In France these immigrants formed ethnic communities in les banlieus – the outskirts of large cities where, over the years, a number of factors, including high unemployment, discrimination and rootlessness have created, especially among les beurs (the original immigrants’ children and grandchildren, born in France but, in reality, only French in name), an explosive atmosphere of insecurity, crime (particularly drug-dealing), gang warfare, hopelessness, hate, violence and, of course, Islamic extremism, which have led to the establishment of ‘no-go-areas’, no longer governed by Republican law but by that of the street, where police fear to tread. Even though politicians have promised to make every effort to find solutions to the problem, very few tangible results have been obtained, and in the absence of any determined policy regarding social, educational and professional integration, successive French governments seem set on entertaining the illusion that pusillanimous, provisional and sometimes unofficial expedients – in total contradiction with the sacrosanct principles of equality before the law – will produce durable, long-term solutions. I’m sure my English part will be only too pleased to help me relate one graphic illustration of this which the experience of my neighbour, Monsieur Martin, recently provided.
A few weeks ago a raging toothache drove Monsieur Martin to his dentist’s. Now, since Monsieur Martin’s dentist’s surgery is located in close proximity to the gendarmerie of the small town where we live, it is hardly surprising he counts a number of gendarmes among his patients. While waiting for the anesthetic to take effect Monsieur Martin and his dentist had a little chat about the state of things in general, and the government in particular. During their conversation the latter informed my neighbour that some gendarmes had been grumbling to him recently about certain instructions they had received ‘from above’. Apparently, they had been told ‘to go easy’ on certain sections of the immigrant population. Monsieur Martin was soon to have first-hand experience of what this really meant.

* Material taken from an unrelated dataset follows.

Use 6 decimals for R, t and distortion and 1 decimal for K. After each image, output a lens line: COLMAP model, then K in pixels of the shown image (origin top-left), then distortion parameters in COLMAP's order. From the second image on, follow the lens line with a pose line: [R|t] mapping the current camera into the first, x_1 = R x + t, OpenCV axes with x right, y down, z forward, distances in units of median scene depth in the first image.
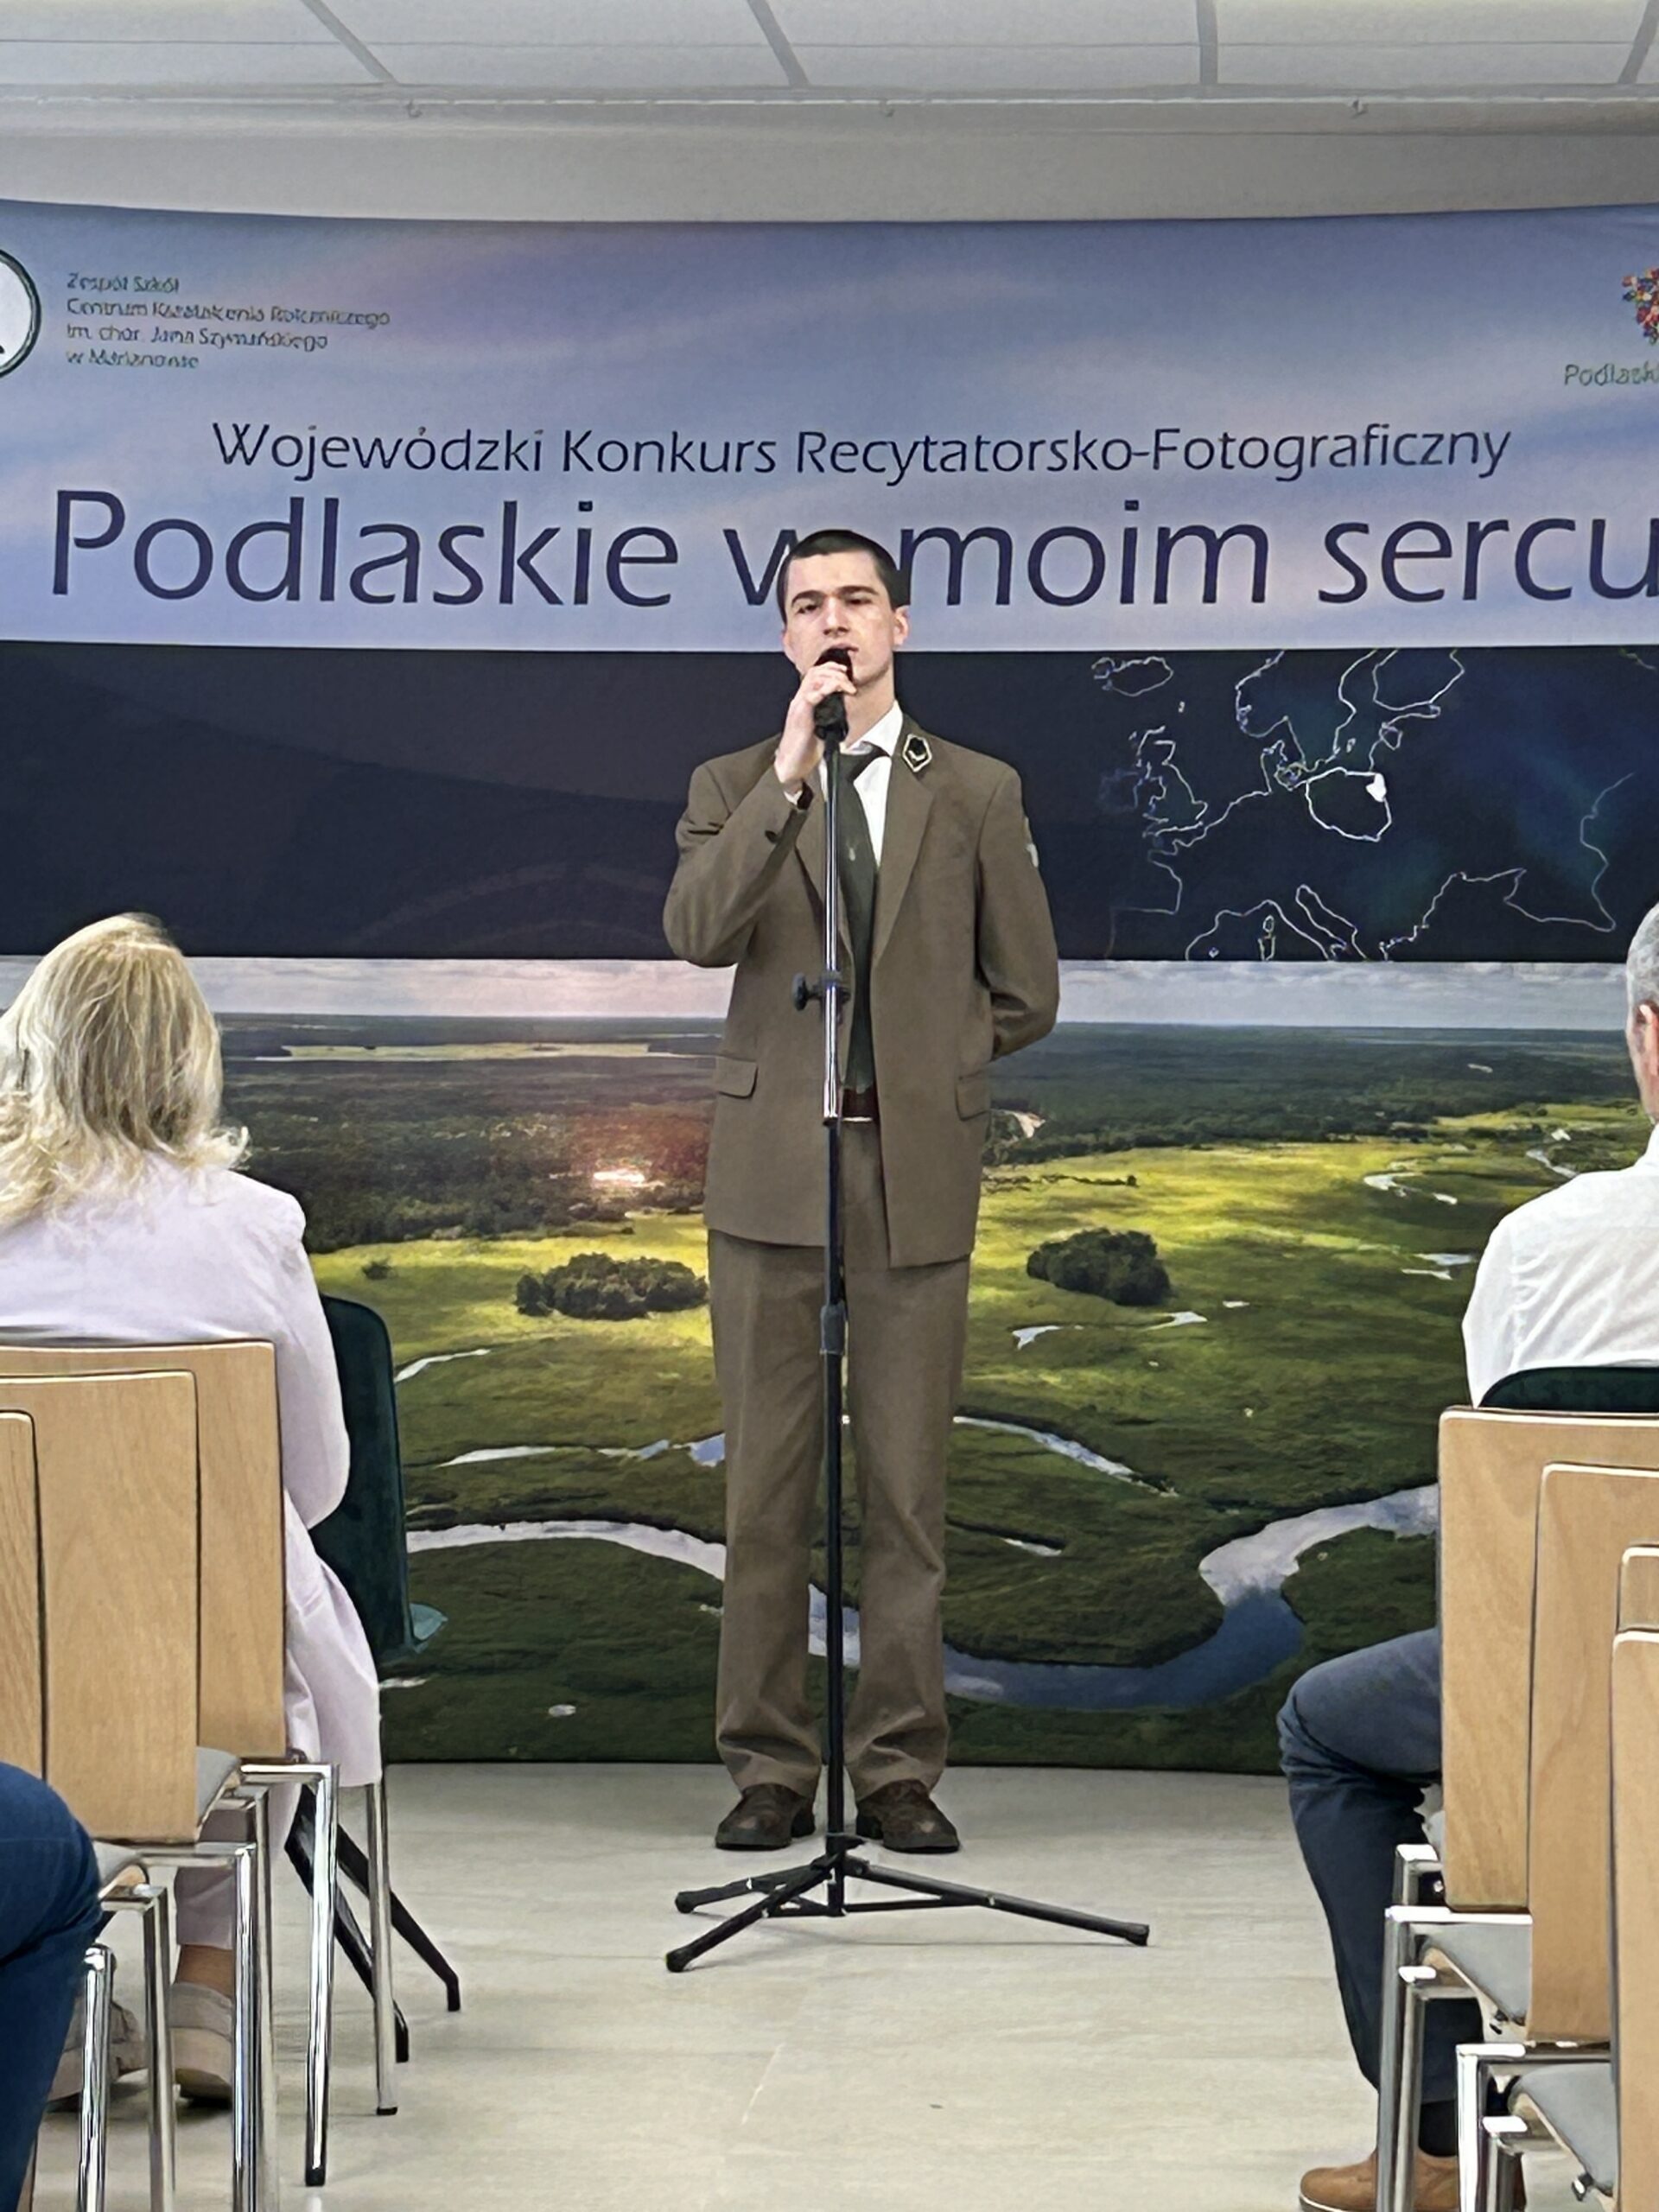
lens RADIAL K [[8964.6, 0, 722.8], [0, 8964.6, 1627.7], [0, 0, 1]] dist [-0.698313, 15.359987]
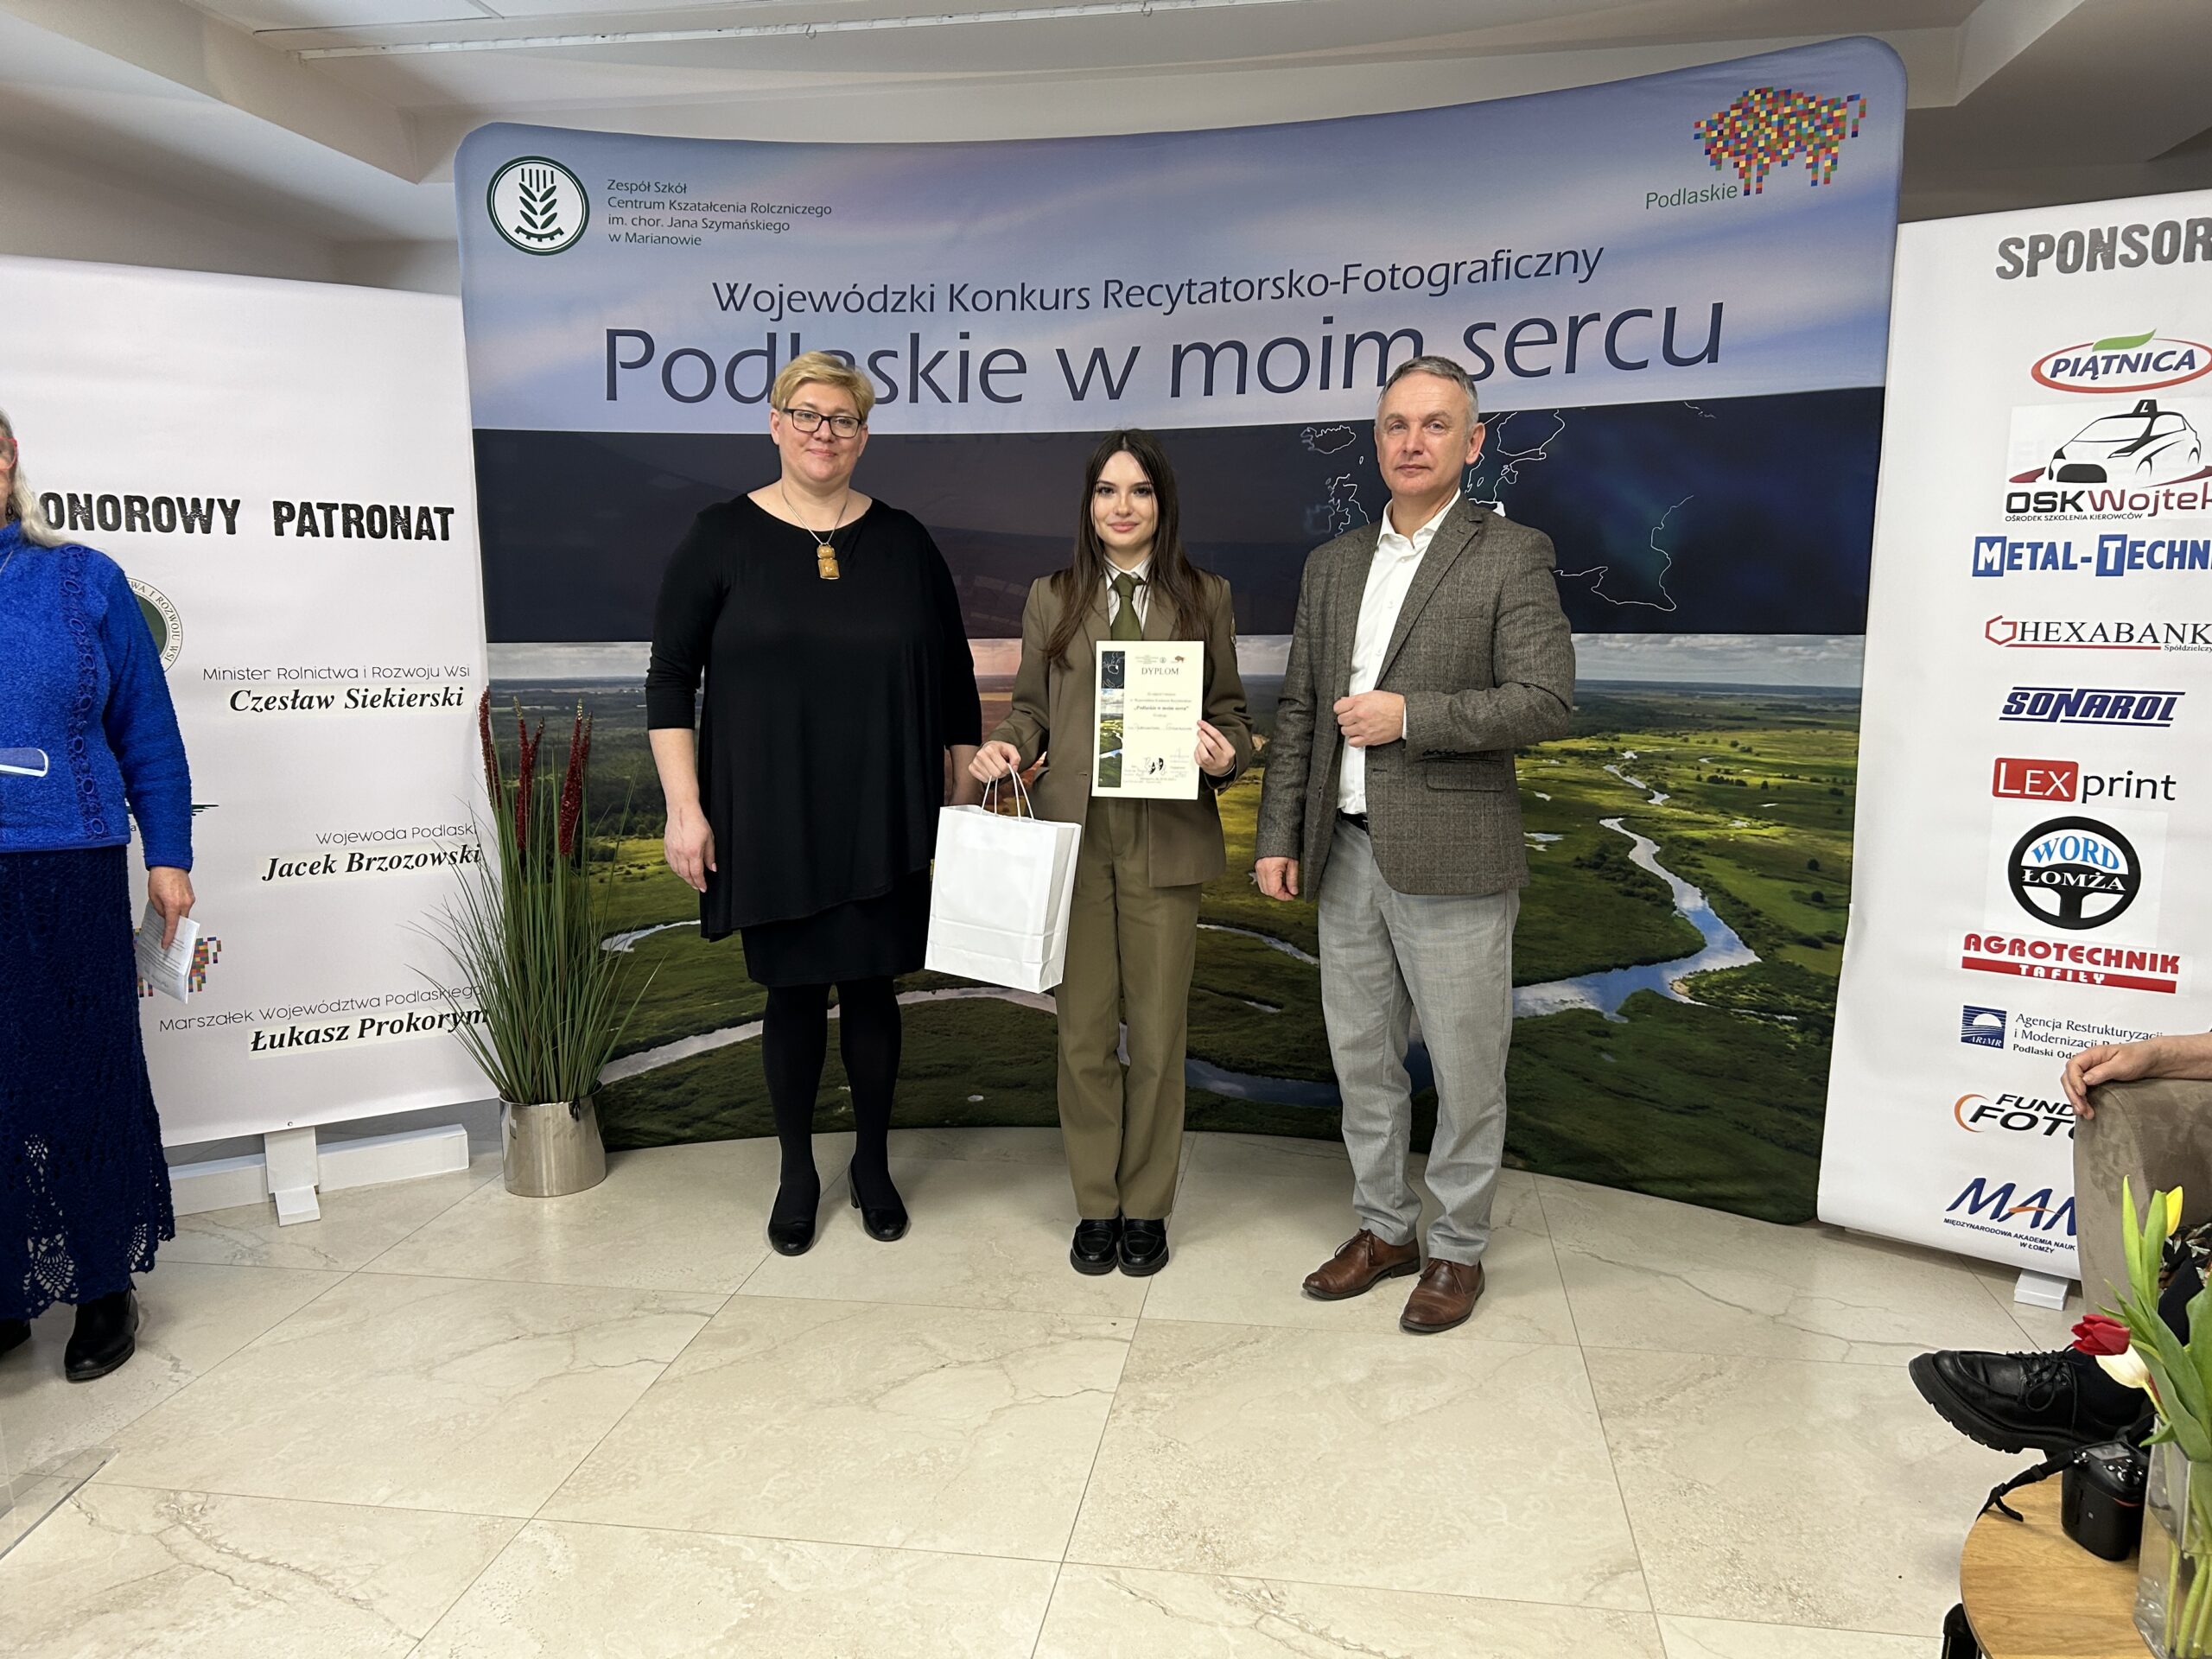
lens RADIAL K [[1669.1, 0, 1100.9], [0, 1669.1, 836.6], [0, 0, 1]] dist [0.036379, -0.041044]
pose [[0.995297, -0.003521, -0.096809, 0.035010], [0.012004, 0.996120, 0.087178, -0.065628], [0.096126, -0.087930, 0.991478, 0.712583]]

The following Sunday morning, Monsieur Martin decided to give his car a thorough clean. So, being a man of method, he resolved to begin by the inside. To this effect, he reversed his car out of the garage into the drive, and then popped back into the house for his wife’s vacuum cleaner. Now, given the fact that he had left his car reposing well within those bounds of safety normally provided by his private garden drive, Monsieur Martin might have been forgiven for not removing the keys from the ignition. Alas! He couldn’t have made a more fatal mistake. Emerging from the house only two minutes later he was obliged to give both cheeks a series of sharp pinches: for the cubic area previously occupied by his car had now been replaced by a corresponding volume of thin air. After recovering from the stupefying shock this sudden transformation understandably produced, he came round to see me, explained his predicament, and asked if I would be good enough to drive him round to the police station so that he could report the theft.
Two days later, Monsieur Martin phoned the gendarmerie to enquire how investigations were proceeding , and was promptly informed by the gendarme in charge of the case that he had some good news … but also some bad. He began with the good. By a remarkable coincidence he personally had found Monsieur Martin’s stolen vehicle. The previous evening, he explained, while driving home through the centre of town, he happened to bring his car to a halt behind another vehicle at a red light. Imagine his astonishment when, on closer examination, he saw that the car in front corresponded in every detail to the one Monsieur Martin had reported as having been stolen. So the policeman jumped out of his car, arrested the driver (a youth of immigrant extraction), drove him back to the police station where he was charged and placed in custody for the night. But then came the bad news. The gendarme had just received a phone call from his ‘superiors’ instructing him to drop all charges against the youth! It goes without saying that, on arriving home, the young man received a hero’s welcome from his peers.
And contrary to what might be thought, it would appear that this government policy of appeasement towards certain sections of the population is barely concealed. A few weeks ago a television news report focusing on police work in the Paris banlieus showed the policemen stopping cars to check the vehicle documents of their drivers – mainly young beurs. One youth, when invited to produce his driving license, car insurance certificate and logbook cheerfully replied that this would be impossible as he was, and never had been in possession of any of these. After gratifying him with an engaging smile and a brisk salute the policeman instructed him to continue his way!